■ **PROMPT**:
Retype every entry in its entirety, without alteration.

■ **PROVIDED INFORMATION**:

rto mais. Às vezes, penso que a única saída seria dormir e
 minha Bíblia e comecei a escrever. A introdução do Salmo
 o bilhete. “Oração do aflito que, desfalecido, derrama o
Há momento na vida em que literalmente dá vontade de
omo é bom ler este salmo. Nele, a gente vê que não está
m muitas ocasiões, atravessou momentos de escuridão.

■ **RESPONSE TO THE TASK**:
rto mais. Às vezes, penso que a única saída seria dormir e
 minha Bíblia e comecei a escrever. A introdução do Salmo
 o bilhete. “Oração do aflito que, desfalecido, derrama o
Há momento na vida em que literalmente dá vontade de
omo é bom ler este salmo. Nele, a gente vê que não está
m muitas ocasiões, atravessou momentos de escuridão.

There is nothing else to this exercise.